シリーズでお伝えしている「注目小売店月次実績」。今回は牛丼チェーン店「吉野家」他を運営する吉野家HD(9861)の、2020年6月の月次動向及び過去実績、また過去1年の株価動向について振り返ってみましょう。
直近の月次実績
2020年7月に更新された吉野家HDの2020年6月既存店売上高は、対前年同月比87.7%。内訳は客数81.1%、客単価108.1%で、客単価はプラスながら客数のマイナスをカバーできずマイナス成長となりました。
また全店売上高も89.0%で、既存店・全店ともに対前年同月比80%台後半のマイナス成長となっています。
今期の既存店売上高の振り返り
では、同社のここまでの既存店売上高はどう推移してきたのでしょうか(同社は2月決算)。
前期の既存店売上高は特殊要因のあった2月を除き、11カ月全ての月でプラス成長が続きました。その後、新型コロナウイルスの影響を受け、対前年同月比で3月98.2%、4月96.0%、5月92.7%、6月87.7%と推移しています。緊急事態宣言の全面解除はあったものの、6月は5月比でマイナス幅が拡大する結果となりました。

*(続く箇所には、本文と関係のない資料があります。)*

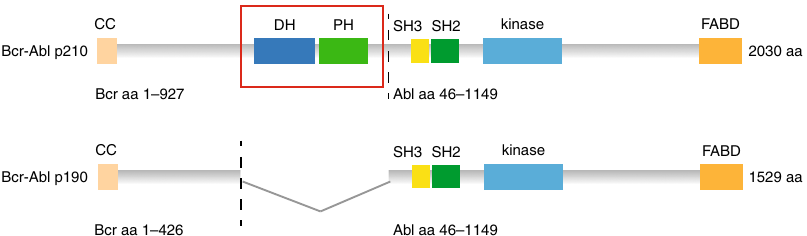
Fig. 1 Domain organization of Bcr-Abl. The two isoforms of the fusion protein Bcr-Abl, p210, and p190, are shown with their sizes and domain arrangement. The breakpoint between Bcr and Abl is indicated with a dotted line. CC coiled-coil, DH Dbl-homology, PH Pleckstrin-homology, SH3/SH2 Src-homology 3/2, FABD F-actin binding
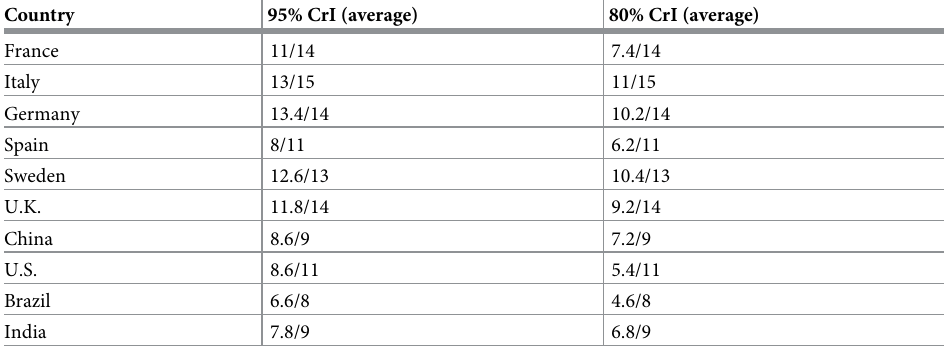
Table 4. Number of missing data points with actual value within 95% and 80% CrIs, out of the total number of missing data points.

一方で全店売上高は前期全ての月でプラス成長を達成。3月は100.0%とマイナス転落を防ぎましたが、4月97.6%、5月94.0%、6月89.0%と既存店同様の推移を見せています。
過去1年の株価動向
最後に同社の株価動向を見ていきましょう。
同社の株価は2018年から1,600円台で底値を形成し、2019年5月より上昇を開始しています。そして2020年1月に3,050円の高値に到達しました。
しかし3,050円が天井となり、2月後半以降の株式市場全体の下落もあり、3月には安値1,709円まで下落。その後はWボトムパターンを形成して4月の安値1,829円を付けた後に反発し、5月に2,500円を回復しました。しかし現在は、2,000円付近まで値を落としています。
新型コロナウイルス問題の影響から、既存店売上高は3月以降マイナス成長が続いています。6月は既存店・全店ともに5月比でマイナス幅が拡大することになりました。今後、いつプラス成長に戻るかが注目されます。